"The personal and professional relationships built and forged at the academy are invaluable," says Allen Phibbs, the academy's senior director. "That's the resounding theme of the feedback we receive from academy graduates."
Academy applicants must be sponsored by a dealer or another academy graduate, and the sponsoring dealership must belong to NADA. To comply with federal antitrust law, the academy does not put students together from competing dealerships.
"Given that students will be discussing dealership financial results, you can see how this criterion is a must," Phibbs says. "Students cannot come from dealerships within a 50-mile radius of each other."

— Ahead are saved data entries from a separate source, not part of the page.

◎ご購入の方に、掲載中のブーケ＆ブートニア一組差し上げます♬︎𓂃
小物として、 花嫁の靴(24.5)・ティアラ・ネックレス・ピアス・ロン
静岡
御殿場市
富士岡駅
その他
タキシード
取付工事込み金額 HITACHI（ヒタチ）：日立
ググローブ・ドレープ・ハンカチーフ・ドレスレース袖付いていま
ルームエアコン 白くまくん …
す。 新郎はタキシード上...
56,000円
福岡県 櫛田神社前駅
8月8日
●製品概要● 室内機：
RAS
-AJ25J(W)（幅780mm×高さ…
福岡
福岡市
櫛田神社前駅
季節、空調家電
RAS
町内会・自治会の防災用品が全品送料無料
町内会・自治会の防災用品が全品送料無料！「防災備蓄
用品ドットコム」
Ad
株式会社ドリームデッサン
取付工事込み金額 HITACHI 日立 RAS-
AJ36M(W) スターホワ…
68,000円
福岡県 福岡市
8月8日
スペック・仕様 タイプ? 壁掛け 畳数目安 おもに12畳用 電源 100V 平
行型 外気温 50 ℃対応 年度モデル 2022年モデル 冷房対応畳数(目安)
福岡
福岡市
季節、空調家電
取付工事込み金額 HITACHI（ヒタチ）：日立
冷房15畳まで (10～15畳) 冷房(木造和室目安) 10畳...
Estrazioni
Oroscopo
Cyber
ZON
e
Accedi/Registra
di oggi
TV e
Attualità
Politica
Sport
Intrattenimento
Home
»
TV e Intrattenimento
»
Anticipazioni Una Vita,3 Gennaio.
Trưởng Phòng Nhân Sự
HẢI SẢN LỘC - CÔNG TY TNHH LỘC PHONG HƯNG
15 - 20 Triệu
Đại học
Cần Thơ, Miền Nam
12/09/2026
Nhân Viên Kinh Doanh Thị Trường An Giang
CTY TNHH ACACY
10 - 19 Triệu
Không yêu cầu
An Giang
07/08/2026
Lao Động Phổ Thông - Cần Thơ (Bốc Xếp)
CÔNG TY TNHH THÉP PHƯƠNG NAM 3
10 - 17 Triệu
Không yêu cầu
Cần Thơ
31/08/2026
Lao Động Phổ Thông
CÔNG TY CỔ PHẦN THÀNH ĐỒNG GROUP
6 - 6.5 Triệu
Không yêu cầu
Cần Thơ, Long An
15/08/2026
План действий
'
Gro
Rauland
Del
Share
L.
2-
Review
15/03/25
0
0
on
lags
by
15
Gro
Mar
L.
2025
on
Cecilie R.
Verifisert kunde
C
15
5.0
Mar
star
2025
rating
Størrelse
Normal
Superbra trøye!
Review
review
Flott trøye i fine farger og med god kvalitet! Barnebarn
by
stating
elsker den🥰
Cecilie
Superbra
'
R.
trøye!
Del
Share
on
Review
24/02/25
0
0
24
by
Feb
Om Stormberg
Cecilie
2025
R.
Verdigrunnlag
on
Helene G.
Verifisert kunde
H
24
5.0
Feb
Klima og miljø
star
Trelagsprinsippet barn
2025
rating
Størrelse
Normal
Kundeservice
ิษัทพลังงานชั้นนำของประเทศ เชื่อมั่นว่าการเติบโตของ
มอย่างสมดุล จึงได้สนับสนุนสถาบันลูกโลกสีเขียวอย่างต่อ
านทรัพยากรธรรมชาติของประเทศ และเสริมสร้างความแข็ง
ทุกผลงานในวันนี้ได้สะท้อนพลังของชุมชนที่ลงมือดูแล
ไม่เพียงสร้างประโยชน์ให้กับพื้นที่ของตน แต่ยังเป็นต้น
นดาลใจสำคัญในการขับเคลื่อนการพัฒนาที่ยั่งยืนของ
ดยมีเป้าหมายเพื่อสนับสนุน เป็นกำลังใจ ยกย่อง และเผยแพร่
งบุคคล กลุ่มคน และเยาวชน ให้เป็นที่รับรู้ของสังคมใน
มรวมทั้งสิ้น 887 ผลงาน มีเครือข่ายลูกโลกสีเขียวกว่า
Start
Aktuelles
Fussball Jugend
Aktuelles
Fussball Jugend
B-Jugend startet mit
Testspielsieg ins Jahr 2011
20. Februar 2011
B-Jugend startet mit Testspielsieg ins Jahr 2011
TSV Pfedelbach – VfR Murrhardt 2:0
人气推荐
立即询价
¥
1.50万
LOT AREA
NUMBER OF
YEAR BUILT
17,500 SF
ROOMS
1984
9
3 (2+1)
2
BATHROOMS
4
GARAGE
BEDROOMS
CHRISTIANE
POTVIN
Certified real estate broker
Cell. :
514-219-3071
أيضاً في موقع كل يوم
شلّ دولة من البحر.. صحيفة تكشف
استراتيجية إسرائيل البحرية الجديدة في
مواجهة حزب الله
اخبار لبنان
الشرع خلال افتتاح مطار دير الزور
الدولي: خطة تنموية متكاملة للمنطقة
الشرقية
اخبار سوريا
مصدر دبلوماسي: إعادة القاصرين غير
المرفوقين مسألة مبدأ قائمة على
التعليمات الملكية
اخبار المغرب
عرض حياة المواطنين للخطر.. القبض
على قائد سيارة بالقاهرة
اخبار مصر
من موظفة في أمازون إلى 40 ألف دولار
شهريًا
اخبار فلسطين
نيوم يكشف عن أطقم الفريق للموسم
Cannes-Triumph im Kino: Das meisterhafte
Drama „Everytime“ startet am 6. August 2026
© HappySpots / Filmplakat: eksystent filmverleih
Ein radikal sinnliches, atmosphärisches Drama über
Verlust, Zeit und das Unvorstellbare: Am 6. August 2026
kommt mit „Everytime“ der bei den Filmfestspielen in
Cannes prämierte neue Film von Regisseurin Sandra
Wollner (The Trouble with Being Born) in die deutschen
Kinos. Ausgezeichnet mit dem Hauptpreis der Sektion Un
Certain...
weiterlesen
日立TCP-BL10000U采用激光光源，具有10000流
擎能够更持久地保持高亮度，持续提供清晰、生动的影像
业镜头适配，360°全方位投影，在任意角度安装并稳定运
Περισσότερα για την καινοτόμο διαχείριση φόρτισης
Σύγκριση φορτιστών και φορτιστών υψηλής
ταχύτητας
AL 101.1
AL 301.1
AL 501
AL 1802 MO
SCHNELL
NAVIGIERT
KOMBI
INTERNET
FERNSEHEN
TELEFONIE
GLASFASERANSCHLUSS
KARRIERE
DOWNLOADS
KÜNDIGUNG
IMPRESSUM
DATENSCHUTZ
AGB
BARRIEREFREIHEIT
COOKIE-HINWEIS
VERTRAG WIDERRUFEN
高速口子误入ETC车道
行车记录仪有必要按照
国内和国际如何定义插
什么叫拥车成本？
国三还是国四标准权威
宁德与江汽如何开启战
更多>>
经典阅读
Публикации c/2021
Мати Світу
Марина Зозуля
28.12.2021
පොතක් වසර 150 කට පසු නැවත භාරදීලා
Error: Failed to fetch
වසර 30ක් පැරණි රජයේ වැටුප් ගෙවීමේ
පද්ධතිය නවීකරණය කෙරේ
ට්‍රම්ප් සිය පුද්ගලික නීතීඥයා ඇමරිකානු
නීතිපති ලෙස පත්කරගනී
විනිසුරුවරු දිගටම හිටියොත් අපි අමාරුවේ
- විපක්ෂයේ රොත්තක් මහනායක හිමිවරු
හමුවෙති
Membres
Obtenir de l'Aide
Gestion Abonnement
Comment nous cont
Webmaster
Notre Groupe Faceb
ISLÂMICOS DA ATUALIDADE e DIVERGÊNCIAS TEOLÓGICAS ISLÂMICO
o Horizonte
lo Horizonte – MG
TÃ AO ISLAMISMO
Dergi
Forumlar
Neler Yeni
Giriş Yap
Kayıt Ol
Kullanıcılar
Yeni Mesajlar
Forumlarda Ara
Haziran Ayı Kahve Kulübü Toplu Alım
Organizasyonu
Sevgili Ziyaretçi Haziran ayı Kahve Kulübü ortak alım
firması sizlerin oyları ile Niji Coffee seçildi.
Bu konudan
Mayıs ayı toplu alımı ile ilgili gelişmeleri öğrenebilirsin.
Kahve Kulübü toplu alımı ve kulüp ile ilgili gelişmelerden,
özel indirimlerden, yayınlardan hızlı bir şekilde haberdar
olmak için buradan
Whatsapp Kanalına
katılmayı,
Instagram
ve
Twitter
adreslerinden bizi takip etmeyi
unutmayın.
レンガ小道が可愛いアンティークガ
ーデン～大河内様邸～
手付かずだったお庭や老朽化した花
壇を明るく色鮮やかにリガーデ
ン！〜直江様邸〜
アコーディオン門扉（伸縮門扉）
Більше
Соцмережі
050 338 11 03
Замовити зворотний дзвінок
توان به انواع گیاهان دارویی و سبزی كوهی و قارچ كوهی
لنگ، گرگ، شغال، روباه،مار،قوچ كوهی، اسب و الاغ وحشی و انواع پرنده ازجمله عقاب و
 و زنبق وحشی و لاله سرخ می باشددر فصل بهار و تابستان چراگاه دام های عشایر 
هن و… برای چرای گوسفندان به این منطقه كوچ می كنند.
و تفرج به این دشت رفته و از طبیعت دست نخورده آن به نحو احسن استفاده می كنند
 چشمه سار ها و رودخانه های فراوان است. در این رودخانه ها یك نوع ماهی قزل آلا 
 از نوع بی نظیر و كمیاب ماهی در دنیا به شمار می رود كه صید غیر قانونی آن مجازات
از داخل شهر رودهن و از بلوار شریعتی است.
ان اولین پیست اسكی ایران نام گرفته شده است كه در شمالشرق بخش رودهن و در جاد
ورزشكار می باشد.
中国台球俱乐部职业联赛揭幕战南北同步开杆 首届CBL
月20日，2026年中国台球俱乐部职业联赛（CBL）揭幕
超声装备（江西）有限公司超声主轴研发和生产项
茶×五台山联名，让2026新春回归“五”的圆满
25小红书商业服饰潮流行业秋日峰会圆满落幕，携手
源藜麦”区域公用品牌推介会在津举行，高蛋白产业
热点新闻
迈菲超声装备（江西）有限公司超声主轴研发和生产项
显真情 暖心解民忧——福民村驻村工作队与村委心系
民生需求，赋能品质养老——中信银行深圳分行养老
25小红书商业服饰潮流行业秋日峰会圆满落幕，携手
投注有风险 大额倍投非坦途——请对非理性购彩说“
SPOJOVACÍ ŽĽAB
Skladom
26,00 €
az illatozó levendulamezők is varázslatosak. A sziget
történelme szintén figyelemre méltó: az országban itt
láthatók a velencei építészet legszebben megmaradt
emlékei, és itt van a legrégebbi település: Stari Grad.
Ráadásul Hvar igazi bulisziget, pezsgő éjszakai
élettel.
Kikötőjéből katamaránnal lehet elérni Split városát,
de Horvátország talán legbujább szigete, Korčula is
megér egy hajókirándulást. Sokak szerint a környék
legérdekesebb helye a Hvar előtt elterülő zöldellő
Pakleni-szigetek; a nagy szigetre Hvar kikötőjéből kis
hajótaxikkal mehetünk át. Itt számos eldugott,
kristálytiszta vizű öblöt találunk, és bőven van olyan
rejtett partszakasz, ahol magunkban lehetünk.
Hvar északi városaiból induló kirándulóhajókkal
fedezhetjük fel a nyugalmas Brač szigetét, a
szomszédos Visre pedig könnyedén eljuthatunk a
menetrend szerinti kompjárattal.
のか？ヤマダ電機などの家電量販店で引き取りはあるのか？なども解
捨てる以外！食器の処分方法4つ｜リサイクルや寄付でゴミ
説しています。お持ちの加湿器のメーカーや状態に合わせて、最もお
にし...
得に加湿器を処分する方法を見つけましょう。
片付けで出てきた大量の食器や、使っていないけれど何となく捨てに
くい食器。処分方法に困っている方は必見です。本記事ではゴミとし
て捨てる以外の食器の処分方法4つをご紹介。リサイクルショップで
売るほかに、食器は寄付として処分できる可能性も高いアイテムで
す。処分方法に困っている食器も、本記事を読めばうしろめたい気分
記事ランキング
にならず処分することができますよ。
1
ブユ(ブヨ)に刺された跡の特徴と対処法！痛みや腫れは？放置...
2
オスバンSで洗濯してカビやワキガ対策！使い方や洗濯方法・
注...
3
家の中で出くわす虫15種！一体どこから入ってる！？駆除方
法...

Academy students might have a few years of dealership experience, or a few decades. "Students should have worked in a dealership and understand general operations for at least a year," Phibbs says.
Although some students plan to succeed their parents as dealer principals, Phibbs says, most academy students are currently dealership managers. Student ages, he adds, are "all over the board."
Academy instructors include NADA staff members with expertise in the subjects they teach and substantial dealership experience. Students learn to analyze such things as a dealership's financial statement and parts inventory.
During the week of classes devoted to new-vehicle sales, students take the short trip to Capitol Hill with NADA staff. They meet congressional leaders and discuss industry issues.
During the six to eight weeks between classes, students are assigned homework that includes gathering data from their dealership.
"This is where real self-discovery happens," Phibbs says. "They have to work with their department managers to get the necessary information and begin to evaluate it."
On the last day of class, students invite family members and their sponsors to lunch. Often, that luncheon will feature a dealer, a member of Congress or another academy graduate as guest speaker.
Phibbs says he tells each new group of academy graduates "that their class as it is assembled will never come together that way again. It's special to see the students come together and then stay in touch."